In planning his travels, he had seen himself, now as a sailor in tarry trousers, jingling strange coins in foreign ports that reeked with incredible oaths and aromas; now as a gifted young scholar, teaching French to some sturdy blacksmith’s fair daughters, in exchange for a noggin of milk and a brace of doughnuts, since you can’t expect cakes and ale in this country; and now as a prince-in-disguise mechanic out of work, in smutched overalls, with nothing clean at all about him but his teeth; his toothbrush would tell the world. Royal recognized the weakness of his own fables. He knew well enough that, unlike practical Peter he himself could scarcely tell a bolt from a bit-stock, or a belaying-pin from a bo’s’n’s whistle; and also (here Peter would be no better off) that he would certainly be unable to explain away the French subjunctive, in case the prettier of the blacksmith’s daughters should show an unfortunate curiosity about a topic so repugnant. Yes, Royal was a stern critic of his own castles, and therefore spent much time in rebuilding them.

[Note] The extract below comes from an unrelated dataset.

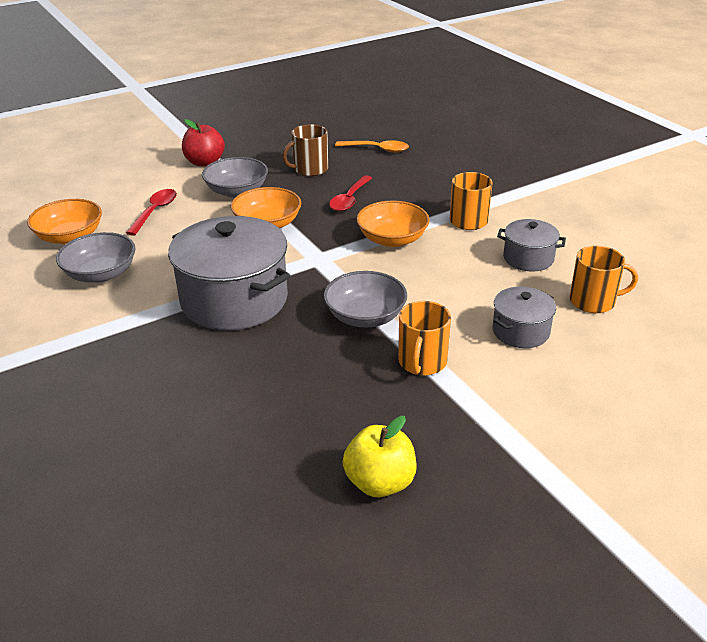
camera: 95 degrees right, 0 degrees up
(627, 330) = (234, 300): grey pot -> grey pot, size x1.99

Royal on his travels soon found that three days were all too brief a term for such adventures as he sought. His mother and he had been reading the “Crock of Gold” together, and he knew that she would understand him when he wrote, on the second day of his faring:
“Dear Mother, I am with the leprecauns, and so shall not return as early as we said. Fear not, all is well with me. The world is wide, the weather fine, and the extra $3.75 you gave me is hardly touched as yet. Besides, I can earn what I need, if I need more than I have. I love the feel of this life in the open, and you know how much I want to spin the wheel of life, in my own philosopher fashion.”
Thus wrote Royal, giving neither date nor address, and incontinently planning to reach far cities by means of gondola cars. His mother was hurt, irritated, and anxious, in equal parts; but she understood her boy well enough to know that there was some fabric to his fustian. Uncle Tom jeered openly, saying that people who breakfast with the leprecauns may have to sup with the lepers, if they don’t watch out. These psychiatrists have a way of taking the worm’s-eye view of high doings.